NepaliBERT — Nepali Hate Content Classification

Fine-tuned NepaliBERT for multi-class hate content classification of Nepali social media text. The model is specifically optimized for Devanagari script Nepali and handles mixed-script inputs through a comprehensive preprocessing pipeline.

Model Description

This model was developed as part of a Bachelor of Computer Engineering final project at Khwopa College of Engineering, Tribhuvan University (February 2026). It classifies Nepali social media comments into four categories targeting different types of offensive content.

Base model: Rajan/NepaliBERT (110M parameters, 12 transformer layers, pre-trained on a large Nepali corpus using masked language modelling)

Task: Multi-class text classification (4 classes)

Languages: Nepali (Devanagari primary), Romanized Nepali, code-mixed

Compared to XLM-RoBERTa Large (our other model): NepaliBERT's Nepali-specific pre-training gives it stronger Devanagari understanding and the best OR (Offensive-Racist) class F1 (0.4833) among all evaluated models.
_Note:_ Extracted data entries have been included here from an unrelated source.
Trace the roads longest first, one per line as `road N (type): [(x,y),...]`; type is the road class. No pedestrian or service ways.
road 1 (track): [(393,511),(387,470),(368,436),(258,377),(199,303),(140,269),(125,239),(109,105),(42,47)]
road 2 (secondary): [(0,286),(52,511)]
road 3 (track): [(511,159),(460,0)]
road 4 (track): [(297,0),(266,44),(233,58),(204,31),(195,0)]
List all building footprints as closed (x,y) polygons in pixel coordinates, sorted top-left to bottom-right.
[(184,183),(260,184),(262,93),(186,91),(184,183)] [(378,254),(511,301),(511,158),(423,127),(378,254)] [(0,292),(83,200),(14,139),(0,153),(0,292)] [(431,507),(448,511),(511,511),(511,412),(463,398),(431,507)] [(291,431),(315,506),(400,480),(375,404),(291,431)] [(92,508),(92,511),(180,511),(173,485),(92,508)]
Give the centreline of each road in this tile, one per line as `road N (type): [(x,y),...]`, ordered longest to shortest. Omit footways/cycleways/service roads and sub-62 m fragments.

However, it has limited exposure to Romanized Nepali and English, making XLM-RoBERTa more robust on heavily code-mixed inputs.

Labels

ID	Label	Description
0	`NON_OFFENSIVE`	Text containing no offensive content
1	`OTHER_OFFENSIVE`	General offensive content not targeting specific groups
2	`OFFENSIVE_RACIST`	Content targeting individuals/groups based on ethnicity, race, or caste
3	`OFFENSIVE_SEXIST`	Content targeting individuals based on gender

Usage

from transformers import pipeline

classifier = pipeline(
    "text-classification",
    model="UDHOV/nepalibert-nepali-hate-classification"
)

# Devanagari input
classifier("यो राम्रो छ")

# Romanized Nepali (will be preprocessed via transliteration ideally)
classifier("yo ramro cha")

Or manually:

from transformers import AutoTokenizer, AutoModelForSequenceClassification
import torch

tokenizer = AutoTokenizer.from_pretrained("UDHOV/nepalibert-nepali-hate-classification")
model = AutoModelForSequenceClassification.from_pretrained("UDHOV/nepalibert-nepali-hate-classification")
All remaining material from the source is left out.